L’esito del voto potrebbe avere conseguenze sulle trattative in corso a Vienna per ripristinare il trattato nucleare, dal quale gli Stati Uniti si sono ritirati nel 2015 con Trump, che ha imposto sanzioni a chiunque faccia affari con Teheran. Il candidato “moderato” Abdolnaser Hemmati ha chiesto agli iraniani di recarsi alle urne e di votare per lui, evocando il rischio di nuove sanzioni e l’impennata della tensione con l’occidente.
A differenza del passato, però, la sfida appare decisa in partenza. Nessun candidato riformista è stato ammesso. E per assenza di rivali, con molta probabilità prevarrà Ebrahim Raisi, il giudice più alto in grado del Paese. Anche secondo l’ex presidente conservatore Mahmud Ahmadinejad, intervistato dal Corriere, il risultato è scontato.
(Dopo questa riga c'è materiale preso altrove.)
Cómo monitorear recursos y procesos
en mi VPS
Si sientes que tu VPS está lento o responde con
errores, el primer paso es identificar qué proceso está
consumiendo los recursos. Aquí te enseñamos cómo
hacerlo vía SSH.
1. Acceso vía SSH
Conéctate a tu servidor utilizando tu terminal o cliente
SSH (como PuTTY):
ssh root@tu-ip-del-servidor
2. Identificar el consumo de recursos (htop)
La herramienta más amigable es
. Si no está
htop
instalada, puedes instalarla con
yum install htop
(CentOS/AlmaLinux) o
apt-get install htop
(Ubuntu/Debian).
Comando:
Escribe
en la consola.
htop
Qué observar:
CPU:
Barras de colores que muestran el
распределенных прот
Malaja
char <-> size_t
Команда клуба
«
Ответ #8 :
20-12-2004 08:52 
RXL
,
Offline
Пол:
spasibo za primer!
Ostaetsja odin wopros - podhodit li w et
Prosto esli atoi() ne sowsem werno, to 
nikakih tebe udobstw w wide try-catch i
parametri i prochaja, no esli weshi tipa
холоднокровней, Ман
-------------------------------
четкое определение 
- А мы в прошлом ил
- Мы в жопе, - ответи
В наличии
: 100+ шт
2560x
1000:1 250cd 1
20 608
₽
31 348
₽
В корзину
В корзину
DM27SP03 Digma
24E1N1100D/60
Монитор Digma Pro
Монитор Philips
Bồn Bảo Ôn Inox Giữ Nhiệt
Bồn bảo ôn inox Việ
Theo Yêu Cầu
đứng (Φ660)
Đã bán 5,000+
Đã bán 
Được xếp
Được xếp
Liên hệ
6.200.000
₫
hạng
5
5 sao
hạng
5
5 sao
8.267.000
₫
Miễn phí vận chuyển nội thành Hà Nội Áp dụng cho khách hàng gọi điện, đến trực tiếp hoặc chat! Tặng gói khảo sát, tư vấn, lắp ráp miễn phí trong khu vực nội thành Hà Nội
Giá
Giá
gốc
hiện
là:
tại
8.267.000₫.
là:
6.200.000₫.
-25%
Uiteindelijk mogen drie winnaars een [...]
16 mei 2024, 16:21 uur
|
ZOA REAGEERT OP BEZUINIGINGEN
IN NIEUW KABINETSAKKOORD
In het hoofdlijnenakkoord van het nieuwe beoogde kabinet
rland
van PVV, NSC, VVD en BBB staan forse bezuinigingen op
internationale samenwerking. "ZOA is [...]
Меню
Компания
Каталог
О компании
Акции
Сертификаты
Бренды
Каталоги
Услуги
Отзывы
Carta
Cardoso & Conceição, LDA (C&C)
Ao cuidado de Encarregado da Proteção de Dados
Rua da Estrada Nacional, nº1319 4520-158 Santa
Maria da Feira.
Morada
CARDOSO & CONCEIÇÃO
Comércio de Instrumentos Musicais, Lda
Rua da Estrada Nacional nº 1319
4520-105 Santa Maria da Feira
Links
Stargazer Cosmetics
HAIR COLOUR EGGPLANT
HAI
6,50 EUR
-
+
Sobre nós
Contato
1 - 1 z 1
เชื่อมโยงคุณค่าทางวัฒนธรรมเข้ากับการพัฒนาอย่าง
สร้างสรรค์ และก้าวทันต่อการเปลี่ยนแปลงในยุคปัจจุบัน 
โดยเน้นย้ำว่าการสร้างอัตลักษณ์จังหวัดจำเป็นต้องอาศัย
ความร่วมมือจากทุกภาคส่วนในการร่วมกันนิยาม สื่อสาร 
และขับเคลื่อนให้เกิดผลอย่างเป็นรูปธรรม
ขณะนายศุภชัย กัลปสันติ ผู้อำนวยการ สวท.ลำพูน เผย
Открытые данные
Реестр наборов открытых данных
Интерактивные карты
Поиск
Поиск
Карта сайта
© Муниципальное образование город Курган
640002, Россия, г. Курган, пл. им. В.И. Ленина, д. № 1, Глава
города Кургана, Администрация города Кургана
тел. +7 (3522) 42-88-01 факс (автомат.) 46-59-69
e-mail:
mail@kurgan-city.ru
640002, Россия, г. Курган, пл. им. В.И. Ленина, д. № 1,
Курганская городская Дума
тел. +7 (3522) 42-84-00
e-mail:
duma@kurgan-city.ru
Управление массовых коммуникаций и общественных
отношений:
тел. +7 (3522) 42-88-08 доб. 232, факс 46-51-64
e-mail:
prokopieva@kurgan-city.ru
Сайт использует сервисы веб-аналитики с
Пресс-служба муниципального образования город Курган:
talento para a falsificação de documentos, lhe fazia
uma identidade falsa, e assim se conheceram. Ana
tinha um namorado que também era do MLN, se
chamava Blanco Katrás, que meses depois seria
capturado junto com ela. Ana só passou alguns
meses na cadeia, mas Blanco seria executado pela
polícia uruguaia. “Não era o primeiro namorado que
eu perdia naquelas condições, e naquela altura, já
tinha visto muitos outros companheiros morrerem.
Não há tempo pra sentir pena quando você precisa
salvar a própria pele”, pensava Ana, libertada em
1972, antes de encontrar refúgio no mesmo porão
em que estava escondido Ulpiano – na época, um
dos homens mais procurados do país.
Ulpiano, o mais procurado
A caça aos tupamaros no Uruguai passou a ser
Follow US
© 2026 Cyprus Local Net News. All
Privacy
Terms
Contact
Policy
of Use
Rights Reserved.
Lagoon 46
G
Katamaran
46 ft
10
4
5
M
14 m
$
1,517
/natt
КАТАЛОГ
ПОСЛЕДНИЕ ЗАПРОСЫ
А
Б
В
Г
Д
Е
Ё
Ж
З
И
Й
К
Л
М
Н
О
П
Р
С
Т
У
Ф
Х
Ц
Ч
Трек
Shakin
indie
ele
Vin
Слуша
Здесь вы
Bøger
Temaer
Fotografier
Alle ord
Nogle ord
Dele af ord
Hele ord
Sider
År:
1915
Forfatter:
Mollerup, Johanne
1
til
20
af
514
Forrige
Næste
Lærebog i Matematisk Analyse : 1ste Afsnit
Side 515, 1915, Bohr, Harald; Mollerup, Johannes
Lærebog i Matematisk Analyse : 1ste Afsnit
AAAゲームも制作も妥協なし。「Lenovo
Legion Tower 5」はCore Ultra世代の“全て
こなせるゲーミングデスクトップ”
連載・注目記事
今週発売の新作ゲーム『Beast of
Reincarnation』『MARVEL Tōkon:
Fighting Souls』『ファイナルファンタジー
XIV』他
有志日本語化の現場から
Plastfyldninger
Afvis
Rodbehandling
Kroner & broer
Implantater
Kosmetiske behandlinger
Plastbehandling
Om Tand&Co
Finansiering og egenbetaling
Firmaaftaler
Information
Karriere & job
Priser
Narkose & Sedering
Neppure lui ha potuto competere nelle elezioni. «Ho chiesto che mi spiegassero il motivo, ma non hanno risposto. È una scelta politica», spiega. E anche lui, come probabilmente faranno molti iraniani, non si recherà alle urne: «Non andrò a votare. Mi sono esposto perché me l’hanno chiesto milioni di cittadini, ma ho chiarito che, in caso di squalifica, non avrei partecipato. Se qualcuno ha voglia di votare, faccia pure. Io no».
E l’accordo nucleare? «Ci sono stati negoziati per anni, è stata firmata un’intesa e, dopo poco, è diventata carta straccia», dice Ahmadinejad. «Perché? Perché non era un accordo giusto. Dobbiamo aspettare il cambiamento nel comportamento americano».